**Work to complete:** Nothing in the entries may be dropped: restate them word for word.

[Dataset records]

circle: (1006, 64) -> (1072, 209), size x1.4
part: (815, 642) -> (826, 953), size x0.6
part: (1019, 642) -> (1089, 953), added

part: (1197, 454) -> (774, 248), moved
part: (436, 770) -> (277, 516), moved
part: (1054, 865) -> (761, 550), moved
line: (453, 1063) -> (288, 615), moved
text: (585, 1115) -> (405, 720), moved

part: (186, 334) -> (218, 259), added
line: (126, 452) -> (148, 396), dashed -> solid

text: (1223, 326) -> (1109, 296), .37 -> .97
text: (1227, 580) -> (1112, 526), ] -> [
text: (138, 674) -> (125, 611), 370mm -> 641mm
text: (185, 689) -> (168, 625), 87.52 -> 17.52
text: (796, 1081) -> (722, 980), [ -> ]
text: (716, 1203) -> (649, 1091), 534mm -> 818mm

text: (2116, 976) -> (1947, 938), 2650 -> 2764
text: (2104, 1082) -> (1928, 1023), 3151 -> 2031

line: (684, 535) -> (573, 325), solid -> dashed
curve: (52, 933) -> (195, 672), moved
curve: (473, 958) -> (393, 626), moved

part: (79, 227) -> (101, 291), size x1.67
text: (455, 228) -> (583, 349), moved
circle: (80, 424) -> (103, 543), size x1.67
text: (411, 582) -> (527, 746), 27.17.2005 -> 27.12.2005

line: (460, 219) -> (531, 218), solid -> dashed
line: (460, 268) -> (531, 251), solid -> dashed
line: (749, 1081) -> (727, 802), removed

[/Dataset records]

**Your response:**
circle: (1006, 64) -> (1072, 209), size x1.4
part: (815, 642) -> (826, 953), size x0.6
part: (1019, 642) -> (1089, 953), added

part: (1197, 454) -> (774, 248), moved
part: (436, 770) -> (277, 516), moved
part: (1054, 865) -> (761, 550), moved
line: (453, 1063) -> (288, 615), moved
text: (585, 1115) -> (405, 720), moved

part: (186, 334) -> (218, 259), added
line: (126, 452) -> (148, 396), dashed -> solid

text: (1223, 326) -> (1109, 296), .37 -> .97
text: (1227, 580) -> (1112, 526), ] -> [
text: (138, 674) -> (125, 611), 370mm -> 641mm
text: (185, 689) -> (168, 625), 87.52 -> 17.52
text: (796, 1081) -> (722, 980), [ -> ]
text: (716, 1203) -> (649, 1091), 534mm -> 818mm

text: (2116, 976) -> (1947, 938), 2650 -> 2764
text: (2104, 1082) -> (1928, 1023), 3151 -> 2031

line: (684, 535) -> (573, 325), solid -> dashed
curve: (52, 933) -> (195, 672), moved
curve: (473, 958) -> (393, 626), moved

part: (79, 227) -> (101, 291), size x1.67
text: (455, 228) -> (583, 349), moved
circle: (80, 424) -> (103, 543), size x1.67
text: (411, 582) -> (527, 746), 27.17.2005 -> 27.12.2005

line: (460, 219) -> (531, 218), solid -> dashed
line: (460, 268) -> (531, 251), solid -> dashed
line: (749, 1081) -> (727, 802), removed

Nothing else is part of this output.